E. du Perron
aan
P. van Ostaijen
Gistoux, 3 oktober 1927
Gistoux, 3.10.27.
Beste van Ostaijen,
De nieuwe maand is gekomen, de portemonnaie heeft zich weer een beetje gevuld, en de schrijver dezer regelen voelt zich gereed naar zijn zieke broeder te reizen. Ik moet echter gaan vanuit Gistoux. Er gaat een eerste tram om half 7 's morgens tot Chastre, vandaar kan ik gaan tot Namur, waar ik tegen 10 uur, 9 uur misschien wel, kan zijn. En dan? Namur-Hastières? En dan?... Kan je me niet even schrijven hoe ik precies moet doen, en of er mogelikheid is in één dag heen en terug te gaan?
Ik zond je twee boeken202 (die je misschien al kende!) en twee Gulden Winckels,203 waarin o.a. over u, heer, en mij gehandeld werd - over u en door mij is wellicht juister, hoewel niet: over u door mij.204 De heer Herreman heeft zelfs op je gewed, wat ik sympatiek van hem vind.
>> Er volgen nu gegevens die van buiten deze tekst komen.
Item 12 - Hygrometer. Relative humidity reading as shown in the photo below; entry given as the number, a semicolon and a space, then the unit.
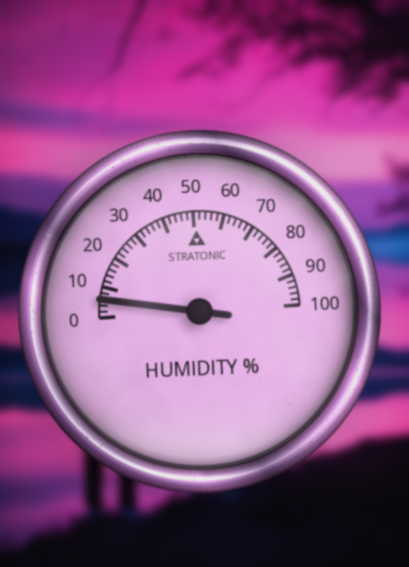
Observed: 6; %
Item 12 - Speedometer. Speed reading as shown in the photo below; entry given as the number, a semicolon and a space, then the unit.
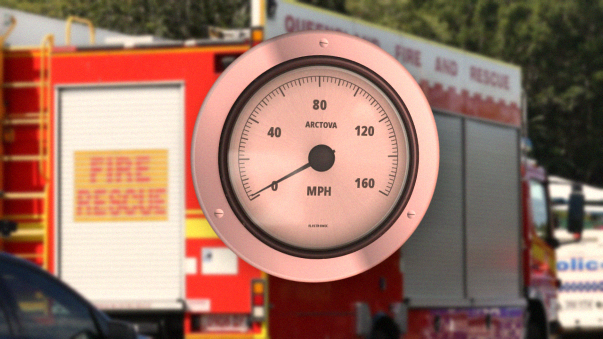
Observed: 2; mph
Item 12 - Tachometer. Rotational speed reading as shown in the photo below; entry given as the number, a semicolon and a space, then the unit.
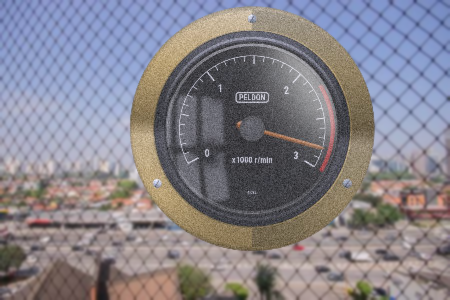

Hij breekt een lans voor je tegen Van Cauwelaert, wat ik niet van hem had verwacht. Is de reden te zoeken in jullie beider vriendschap voor Toulet? of ligt de oorzaak véél dieper?
Ik heb je veel dingen te vertellen als ik bij je zal zitten, dus moet me van tevoren goed de plicht opleggen de kranke dichter niet te vermoeien. Trouwens, je zegt wel: ‘Tot zover en niet verder!’, als Witte van Haamstede op het Manpad, en ik speel dan de rol van de Vlamingen. Schrijf mij spoedig - want ik vertrek 10 Okt. a.s. uit Gistoux en zou je liefst vóór mijn vertrek opzoeken. Geloof mij als steeds, met hartelike groeten, je
EduP.
P.S. - De nieuwe B.G.a.E. gaat eerstdaags ter perse, bevattende dus: de 5 verhalen der eerste uitgaaf + Nameno's Terugkeer. Aanvaard je de opdracht van het ensemble? (De andere vervallen). Er ligt ook al een nieuwe bundel klaar onder de titel Nutteloos verzet. Deze bevat 4 verhalen: Zo Leeg een Bestaan, Historie van Gevoel, Ieder zijn Kwelling, en Het Drama van Huize-aan-Zee. Misschien komt er een vijfde bij.